Die Knochenneubildung einer Beinverlängerung gliedert sich in 3 Phasen: Distraktionsphase, Konsolidierungsphase und Remodelling. Bisher wurden vollimplantierbare Verlängerungsmarknägel zur Beinverlängerung eingesetzt. Wie lange dauert durchschnittlich der komplette Heilverlauf bei Patienten mit Verlängerungsmarknägeln im Vergleich zu Patienten mit neuen Beinimplantaten?

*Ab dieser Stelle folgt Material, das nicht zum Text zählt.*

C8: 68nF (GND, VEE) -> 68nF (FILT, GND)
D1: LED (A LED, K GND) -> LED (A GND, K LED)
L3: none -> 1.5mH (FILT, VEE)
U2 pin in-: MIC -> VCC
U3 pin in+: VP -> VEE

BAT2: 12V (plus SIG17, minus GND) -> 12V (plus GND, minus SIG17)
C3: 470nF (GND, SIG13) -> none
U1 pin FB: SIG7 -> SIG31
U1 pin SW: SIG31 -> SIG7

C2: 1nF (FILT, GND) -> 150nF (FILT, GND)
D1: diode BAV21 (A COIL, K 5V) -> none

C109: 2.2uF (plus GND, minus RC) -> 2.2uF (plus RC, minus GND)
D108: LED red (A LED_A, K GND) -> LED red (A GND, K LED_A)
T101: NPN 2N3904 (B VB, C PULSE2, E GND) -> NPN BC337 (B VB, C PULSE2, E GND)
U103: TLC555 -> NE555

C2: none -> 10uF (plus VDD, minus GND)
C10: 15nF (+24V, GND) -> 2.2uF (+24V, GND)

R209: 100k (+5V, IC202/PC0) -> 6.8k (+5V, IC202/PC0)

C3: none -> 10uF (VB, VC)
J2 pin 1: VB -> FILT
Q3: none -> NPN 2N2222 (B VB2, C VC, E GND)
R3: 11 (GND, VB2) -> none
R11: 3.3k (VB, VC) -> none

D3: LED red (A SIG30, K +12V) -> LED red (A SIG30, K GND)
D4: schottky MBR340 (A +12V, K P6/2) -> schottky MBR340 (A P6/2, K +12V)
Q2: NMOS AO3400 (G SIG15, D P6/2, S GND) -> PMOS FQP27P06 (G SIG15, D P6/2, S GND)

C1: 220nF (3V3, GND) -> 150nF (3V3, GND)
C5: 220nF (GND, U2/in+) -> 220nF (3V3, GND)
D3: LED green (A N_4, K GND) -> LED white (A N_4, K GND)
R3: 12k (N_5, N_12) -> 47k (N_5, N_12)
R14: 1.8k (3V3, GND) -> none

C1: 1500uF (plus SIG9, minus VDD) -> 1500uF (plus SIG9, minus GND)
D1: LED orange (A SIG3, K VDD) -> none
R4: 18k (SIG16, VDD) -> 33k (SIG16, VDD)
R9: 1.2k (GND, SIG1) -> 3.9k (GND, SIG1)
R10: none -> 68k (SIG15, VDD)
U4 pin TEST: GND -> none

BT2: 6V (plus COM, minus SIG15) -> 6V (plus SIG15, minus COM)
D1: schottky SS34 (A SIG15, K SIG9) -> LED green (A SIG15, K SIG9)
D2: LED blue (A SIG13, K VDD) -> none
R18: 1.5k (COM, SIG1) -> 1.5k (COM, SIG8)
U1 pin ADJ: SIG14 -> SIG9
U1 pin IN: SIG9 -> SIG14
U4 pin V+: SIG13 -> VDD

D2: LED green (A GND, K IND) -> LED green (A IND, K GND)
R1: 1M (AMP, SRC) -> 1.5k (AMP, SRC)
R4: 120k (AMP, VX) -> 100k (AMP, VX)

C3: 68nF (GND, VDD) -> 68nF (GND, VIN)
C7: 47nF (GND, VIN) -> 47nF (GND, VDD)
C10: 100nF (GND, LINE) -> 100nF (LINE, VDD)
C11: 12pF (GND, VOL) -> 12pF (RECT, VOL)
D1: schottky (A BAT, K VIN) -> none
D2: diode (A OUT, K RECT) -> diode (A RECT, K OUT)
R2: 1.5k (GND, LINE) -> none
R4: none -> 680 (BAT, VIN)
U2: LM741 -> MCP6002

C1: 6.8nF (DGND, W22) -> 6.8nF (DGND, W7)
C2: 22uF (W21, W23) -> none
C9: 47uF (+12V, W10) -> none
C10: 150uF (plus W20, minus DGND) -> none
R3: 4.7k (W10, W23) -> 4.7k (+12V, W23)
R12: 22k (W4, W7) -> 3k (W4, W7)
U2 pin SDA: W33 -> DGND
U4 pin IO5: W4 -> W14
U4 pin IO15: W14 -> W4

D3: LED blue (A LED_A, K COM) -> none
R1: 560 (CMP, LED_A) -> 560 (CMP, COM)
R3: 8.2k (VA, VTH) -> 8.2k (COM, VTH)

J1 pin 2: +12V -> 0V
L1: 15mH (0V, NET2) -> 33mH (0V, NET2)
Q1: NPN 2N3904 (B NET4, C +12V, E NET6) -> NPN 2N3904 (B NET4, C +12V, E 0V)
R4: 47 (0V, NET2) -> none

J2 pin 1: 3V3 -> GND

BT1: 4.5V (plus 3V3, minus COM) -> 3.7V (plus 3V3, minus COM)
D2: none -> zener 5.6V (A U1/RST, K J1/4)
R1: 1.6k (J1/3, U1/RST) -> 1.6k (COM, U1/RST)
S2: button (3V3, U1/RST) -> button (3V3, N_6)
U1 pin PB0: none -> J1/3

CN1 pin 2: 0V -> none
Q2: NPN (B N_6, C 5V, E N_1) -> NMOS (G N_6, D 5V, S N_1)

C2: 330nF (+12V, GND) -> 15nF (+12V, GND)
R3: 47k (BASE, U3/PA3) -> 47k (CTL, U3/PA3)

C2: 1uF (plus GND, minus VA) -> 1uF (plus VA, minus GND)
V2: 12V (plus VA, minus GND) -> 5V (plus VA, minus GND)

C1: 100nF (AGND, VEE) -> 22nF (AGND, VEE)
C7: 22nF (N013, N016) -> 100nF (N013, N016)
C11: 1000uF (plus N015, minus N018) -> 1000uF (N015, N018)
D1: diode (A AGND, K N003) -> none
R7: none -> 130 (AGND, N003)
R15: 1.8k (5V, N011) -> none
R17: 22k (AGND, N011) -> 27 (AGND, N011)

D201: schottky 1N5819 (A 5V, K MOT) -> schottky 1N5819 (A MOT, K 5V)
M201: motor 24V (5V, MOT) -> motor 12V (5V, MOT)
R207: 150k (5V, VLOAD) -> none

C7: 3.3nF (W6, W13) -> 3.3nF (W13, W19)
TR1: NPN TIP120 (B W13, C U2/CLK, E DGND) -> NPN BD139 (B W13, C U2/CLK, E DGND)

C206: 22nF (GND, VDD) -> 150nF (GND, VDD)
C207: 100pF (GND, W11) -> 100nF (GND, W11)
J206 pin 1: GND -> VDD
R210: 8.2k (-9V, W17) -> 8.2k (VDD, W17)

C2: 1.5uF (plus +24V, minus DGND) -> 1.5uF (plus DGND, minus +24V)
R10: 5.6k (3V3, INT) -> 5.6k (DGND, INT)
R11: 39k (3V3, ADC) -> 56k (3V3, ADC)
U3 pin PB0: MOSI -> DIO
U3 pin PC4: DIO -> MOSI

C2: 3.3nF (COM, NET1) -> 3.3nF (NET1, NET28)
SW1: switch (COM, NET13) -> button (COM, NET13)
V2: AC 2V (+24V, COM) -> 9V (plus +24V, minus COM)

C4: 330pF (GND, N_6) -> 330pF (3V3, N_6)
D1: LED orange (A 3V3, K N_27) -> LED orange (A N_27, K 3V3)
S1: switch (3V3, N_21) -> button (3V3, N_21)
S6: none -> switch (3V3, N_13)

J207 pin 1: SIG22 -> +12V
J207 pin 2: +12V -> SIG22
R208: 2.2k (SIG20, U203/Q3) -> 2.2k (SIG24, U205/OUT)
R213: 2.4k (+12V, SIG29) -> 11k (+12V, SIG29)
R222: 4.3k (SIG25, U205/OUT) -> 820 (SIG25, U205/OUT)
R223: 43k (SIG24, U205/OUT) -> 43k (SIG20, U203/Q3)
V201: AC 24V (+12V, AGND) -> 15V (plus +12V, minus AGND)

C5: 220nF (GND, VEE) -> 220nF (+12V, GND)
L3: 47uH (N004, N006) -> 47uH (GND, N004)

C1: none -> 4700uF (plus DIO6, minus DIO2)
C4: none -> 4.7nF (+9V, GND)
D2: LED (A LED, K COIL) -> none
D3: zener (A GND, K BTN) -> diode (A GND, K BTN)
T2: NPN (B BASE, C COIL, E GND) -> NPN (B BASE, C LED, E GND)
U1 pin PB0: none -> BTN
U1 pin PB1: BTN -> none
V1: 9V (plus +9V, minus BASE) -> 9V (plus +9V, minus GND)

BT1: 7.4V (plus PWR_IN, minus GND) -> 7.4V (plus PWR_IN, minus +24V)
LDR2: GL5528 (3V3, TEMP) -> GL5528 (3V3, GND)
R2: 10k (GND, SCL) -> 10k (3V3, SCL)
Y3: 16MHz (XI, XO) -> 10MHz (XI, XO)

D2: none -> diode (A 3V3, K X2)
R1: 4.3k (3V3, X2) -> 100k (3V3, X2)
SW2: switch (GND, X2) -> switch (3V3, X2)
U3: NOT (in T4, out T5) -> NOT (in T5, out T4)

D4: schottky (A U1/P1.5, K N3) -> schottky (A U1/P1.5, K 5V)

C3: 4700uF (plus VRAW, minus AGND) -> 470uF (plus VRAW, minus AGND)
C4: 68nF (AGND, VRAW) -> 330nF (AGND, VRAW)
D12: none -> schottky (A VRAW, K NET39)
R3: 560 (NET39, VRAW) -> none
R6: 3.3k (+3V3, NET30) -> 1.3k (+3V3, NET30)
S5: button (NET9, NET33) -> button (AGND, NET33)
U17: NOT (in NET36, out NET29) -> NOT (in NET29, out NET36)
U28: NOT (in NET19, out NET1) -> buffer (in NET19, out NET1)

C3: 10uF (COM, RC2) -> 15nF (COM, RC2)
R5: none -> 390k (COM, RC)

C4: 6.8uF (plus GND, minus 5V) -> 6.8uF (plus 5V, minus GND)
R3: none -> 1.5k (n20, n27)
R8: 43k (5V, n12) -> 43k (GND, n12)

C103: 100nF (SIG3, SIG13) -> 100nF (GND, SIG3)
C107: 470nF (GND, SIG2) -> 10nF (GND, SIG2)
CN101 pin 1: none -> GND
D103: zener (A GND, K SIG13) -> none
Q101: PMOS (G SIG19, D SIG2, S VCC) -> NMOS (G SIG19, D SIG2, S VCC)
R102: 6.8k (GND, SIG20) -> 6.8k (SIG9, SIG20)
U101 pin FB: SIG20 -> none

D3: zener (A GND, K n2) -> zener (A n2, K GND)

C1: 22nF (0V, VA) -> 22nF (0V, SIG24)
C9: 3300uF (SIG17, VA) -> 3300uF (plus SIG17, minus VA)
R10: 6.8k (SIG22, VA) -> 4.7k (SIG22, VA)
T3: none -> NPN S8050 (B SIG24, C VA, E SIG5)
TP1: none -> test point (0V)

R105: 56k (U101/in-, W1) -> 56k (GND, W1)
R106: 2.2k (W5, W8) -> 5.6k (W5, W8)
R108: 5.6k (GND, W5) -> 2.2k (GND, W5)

Thaller: Die kritische Phase ist die Distraktionsphase, in der die meiste Erfahrung gefordert ist. Hier wird der Knochen in der Regel mit 1 mm pro Tag verlängert. Das heißt, wenn wir um 30 mm verlängern wollen, dauert die Distraktionsphase 30 Tage. In dieser Phase ändert sich nichts, nur dass die Patienten, im Vergleich zu den Patienten mit den herkömmlichen Implantaten, schon bald ohne Gehstützen gehen können. Es folgt die Konsolidierungsphase. Bisher wurden für die Konsolidierungsphase bei normalem Verlauf die einfache oder doppelte Zeit der Distraktionsphase veranschlagt. Das heißt bei 30 mm Verlängerung haben wir 30 - 60 Tage Konsolidierungsphase. Kennzeichnend für diese Phase ist eine deutlich schnellere Knochenheilung und deutlich bessere generelle Genesung. Ich bin mir ziemlich sicher, dass sich hier durch die Vollbelastbarkeit eine deutliche Beschleunigung ergibt. Das Remodelling läuft dann über viele Monate. Die Patienten sind kaum noch beeinträchtigt. Meiner Meinung nach dauert diese Phase ähnlich lange, wie es bei den bisherigen Implantaten der Fall ist.
Welche Funktionen sollte Ihrer Meinung nach ein perfektes Beinimplantat aufweisen?
Thaller: Ein perfekter Verlängerungsmarknagel sollte einen sicheren und kräftigen Antrieb haben, das heißt, er sollte sich bei Belastung nicht wieder verkürzen. Zudem sollte der Antrieb einen kontrollierten Rücklauf erlauben - der Marknagel sollte zurückgefahren werden können, ohne dass wir den Patienten unter Narkose setzen oder in den OP fahren müssen. Weiterhin sollte der Antrieb stabil sein und somit gegen einen eventuellen unkontrollierten Rücklauf schützen. Vollbelastbarkeit ist ebenfalls ein wichtiges Merkmal, die mit dem neuen Beinimplantat auch erstmals mit einer Zulassung gegeben ist. Miniaturisierung ist ebenso wichtig, da nicht jeder Knochen groß genug ist, um die bisherigen Implantate aufnehmen zu können. Hier würden wir uns wünschen, dass die Marknägel bei gleicher Verlängerungsstrecke dünner und eventuell noch kürzer werden. Dann könnten Marknägel auch bei Knochen verwendet werden, die bisher für solche Maßnahmen zu klein waren. Hierbei sind jedoch statische, konstruktive und materialbedingte Grenzen zu beachten.